TO-DO ITEM: Your job with the data below is to output exactly the lines from the one holding "умения. Не доверяйте" down to the one holding "или человек на", both included, and no others.

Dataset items
☆ ☆ ☆
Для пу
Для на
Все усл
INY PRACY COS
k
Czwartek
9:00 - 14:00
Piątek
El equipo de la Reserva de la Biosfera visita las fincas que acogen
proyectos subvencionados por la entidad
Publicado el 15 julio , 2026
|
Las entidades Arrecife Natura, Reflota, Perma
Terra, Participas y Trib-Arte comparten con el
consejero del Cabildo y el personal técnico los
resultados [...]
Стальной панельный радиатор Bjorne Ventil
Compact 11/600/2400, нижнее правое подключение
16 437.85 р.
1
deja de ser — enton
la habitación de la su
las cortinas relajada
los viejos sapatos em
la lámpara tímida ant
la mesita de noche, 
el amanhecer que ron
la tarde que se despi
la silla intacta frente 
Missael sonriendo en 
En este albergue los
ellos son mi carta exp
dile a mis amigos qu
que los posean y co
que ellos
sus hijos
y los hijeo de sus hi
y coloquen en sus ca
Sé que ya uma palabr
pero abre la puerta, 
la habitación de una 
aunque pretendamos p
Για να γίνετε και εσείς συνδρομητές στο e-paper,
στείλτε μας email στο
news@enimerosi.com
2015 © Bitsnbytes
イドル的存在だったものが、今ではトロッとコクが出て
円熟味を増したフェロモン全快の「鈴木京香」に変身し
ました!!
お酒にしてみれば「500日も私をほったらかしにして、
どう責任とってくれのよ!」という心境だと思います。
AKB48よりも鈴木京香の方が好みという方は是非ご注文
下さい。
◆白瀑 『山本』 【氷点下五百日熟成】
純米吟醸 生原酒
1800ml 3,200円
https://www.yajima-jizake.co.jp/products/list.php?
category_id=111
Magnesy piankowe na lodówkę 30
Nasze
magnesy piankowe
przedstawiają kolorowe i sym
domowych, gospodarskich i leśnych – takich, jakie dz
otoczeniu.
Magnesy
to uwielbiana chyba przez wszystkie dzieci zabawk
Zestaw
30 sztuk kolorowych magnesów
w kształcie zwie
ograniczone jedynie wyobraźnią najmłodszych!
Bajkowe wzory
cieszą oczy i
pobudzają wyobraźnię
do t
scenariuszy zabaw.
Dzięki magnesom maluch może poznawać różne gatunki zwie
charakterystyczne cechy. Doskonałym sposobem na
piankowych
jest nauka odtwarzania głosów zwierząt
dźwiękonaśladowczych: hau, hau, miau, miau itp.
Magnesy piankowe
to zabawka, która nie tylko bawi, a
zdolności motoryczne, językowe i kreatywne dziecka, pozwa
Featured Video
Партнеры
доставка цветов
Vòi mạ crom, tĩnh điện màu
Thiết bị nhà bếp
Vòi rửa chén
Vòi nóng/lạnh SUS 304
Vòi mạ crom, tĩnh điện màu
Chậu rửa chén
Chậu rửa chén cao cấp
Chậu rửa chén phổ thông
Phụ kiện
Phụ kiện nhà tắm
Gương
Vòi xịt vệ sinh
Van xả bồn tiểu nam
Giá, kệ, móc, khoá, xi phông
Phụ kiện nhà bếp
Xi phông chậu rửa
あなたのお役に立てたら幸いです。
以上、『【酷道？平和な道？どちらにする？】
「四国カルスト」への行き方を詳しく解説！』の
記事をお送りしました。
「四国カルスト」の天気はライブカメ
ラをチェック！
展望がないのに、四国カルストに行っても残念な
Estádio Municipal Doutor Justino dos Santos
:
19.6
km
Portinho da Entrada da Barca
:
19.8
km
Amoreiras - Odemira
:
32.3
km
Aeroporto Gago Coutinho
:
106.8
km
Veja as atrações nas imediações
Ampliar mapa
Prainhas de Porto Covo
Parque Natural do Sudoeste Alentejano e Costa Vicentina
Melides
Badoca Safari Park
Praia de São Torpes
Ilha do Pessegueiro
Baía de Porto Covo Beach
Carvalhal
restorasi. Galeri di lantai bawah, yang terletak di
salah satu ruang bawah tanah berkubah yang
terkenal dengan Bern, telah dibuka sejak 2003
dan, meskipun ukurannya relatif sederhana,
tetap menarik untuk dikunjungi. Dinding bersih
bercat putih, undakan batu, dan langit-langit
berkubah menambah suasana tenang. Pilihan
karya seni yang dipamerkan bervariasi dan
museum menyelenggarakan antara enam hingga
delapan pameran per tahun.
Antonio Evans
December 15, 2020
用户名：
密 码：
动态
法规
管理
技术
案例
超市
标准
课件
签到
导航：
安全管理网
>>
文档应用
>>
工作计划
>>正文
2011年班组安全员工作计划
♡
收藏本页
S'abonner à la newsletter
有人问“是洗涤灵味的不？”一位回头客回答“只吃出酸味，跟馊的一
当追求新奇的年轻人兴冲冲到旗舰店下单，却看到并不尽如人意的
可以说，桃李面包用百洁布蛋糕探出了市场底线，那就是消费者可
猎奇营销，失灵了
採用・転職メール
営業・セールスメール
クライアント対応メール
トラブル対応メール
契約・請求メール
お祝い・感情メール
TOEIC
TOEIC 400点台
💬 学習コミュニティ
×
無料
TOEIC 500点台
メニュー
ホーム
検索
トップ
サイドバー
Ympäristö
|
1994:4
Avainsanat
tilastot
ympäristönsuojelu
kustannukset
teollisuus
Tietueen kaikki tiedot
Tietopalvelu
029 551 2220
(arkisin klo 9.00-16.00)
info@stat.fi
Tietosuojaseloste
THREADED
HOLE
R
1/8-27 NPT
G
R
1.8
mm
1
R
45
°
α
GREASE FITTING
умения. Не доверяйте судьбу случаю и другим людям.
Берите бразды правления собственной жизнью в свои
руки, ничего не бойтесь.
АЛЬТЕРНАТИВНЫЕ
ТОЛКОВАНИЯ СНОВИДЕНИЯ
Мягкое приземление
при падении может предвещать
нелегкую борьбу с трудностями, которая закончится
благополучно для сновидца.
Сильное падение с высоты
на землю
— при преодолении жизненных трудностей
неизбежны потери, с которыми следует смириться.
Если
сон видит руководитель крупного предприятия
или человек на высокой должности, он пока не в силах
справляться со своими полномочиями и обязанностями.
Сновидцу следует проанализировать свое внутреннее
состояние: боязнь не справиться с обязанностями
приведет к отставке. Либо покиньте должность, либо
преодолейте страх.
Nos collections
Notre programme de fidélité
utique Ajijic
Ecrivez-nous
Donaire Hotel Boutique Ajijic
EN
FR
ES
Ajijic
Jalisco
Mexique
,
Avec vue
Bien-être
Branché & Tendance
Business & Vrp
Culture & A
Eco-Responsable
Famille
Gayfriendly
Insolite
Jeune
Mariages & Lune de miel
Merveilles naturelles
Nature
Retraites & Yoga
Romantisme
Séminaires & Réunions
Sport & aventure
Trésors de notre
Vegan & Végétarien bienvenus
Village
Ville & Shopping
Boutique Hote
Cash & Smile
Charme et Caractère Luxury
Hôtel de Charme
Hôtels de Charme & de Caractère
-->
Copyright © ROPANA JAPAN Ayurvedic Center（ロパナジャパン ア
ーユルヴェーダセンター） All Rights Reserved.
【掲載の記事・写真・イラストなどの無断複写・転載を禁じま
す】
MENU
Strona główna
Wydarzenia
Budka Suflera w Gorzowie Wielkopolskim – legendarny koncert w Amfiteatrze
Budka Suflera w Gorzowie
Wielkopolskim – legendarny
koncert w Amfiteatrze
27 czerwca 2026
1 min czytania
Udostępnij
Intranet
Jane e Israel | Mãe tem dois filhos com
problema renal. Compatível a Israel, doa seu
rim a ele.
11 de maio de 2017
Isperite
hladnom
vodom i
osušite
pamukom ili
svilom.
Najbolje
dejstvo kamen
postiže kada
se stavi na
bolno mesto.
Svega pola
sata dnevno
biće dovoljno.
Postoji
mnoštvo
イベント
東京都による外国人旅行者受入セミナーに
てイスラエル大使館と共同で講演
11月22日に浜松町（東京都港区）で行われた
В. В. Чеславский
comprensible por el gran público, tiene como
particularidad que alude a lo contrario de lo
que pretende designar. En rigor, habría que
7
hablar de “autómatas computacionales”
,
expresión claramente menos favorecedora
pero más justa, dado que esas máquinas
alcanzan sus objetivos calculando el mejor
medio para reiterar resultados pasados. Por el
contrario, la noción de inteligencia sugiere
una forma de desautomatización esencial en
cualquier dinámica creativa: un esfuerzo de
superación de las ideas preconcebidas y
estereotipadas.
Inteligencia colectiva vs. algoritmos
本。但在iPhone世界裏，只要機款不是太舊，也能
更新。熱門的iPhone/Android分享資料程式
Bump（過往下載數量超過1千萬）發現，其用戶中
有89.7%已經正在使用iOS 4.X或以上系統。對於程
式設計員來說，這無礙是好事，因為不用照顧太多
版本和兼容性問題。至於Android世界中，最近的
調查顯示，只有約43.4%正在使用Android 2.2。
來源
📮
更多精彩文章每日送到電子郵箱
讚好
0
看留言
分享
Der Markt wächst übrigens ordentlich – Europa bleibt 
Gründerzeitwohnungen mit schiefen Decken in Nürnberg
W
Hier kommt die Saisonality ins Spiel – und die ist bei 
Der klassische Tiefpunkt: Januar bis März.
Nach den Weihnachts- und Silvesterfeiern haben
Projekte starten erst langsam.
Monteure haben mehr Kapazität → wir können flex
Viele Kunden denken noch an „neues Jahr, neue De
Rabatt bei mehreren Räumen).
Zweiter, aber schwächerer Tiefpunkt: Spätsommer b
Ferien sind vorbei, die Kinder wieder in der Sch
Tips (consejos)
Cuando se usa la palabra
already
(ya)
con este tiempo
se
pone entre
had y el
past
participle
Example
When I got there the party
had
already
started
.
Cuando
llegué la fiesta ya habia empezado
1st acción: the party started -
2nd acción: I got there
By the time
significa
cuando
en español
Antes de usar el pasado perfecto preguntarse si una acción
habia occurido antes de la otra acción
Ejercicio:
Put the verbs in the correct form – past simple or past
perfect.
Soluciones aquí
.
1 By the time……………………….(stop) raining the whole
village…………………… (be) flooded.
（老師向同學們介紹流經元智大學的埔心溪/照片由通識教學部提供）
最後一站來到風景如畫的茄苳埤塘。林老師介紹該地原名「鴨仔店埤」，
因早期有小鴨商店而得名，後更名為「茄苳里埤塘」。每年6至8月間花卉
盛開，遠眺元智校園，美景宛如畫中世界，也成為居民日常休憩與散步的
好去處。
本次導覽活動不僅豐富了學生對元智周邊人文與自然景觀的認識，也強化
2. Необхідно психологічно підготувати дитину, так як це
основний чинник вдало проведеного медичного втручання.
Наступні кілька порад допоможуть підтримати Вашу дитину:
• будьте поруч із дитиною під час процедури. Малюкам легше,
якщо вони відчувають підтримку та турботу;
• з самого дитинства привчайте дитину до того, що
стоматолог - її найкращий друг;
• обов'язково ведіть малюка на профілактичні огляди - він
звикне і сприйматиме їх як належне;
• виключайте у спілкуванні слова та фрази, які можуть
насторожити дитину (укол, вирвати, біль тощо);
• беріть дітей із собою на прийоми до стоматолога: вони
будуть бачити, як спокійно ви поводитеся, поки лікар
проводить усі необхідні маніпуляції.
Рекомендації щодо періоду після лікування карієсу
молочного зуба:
☆ ☆ ☆
EXERCISE SOLUTION:
умения. Не доверяйте судьбу случаю и другим людям.
Берите бразды правления собственной жизнью в свои
руки, ничего не бойтесь.
АЛЬТЕРНАТИВНЫЕ
ТОЛКОВАНИЯ СНОВИДЕНИЯ
Мягкое приземление
при падении может предвещать
нелегкую борьбу с трудностями, которая закончится
благополучно для сновидца.
Сильное падение с высоты
на землю
— при преодолении жизненных трудностей
неизбежны потери, с которыми следует смириться.
Если
сон видит руководитель крупного предприятия
или человек на высокой должности, он пока не в силах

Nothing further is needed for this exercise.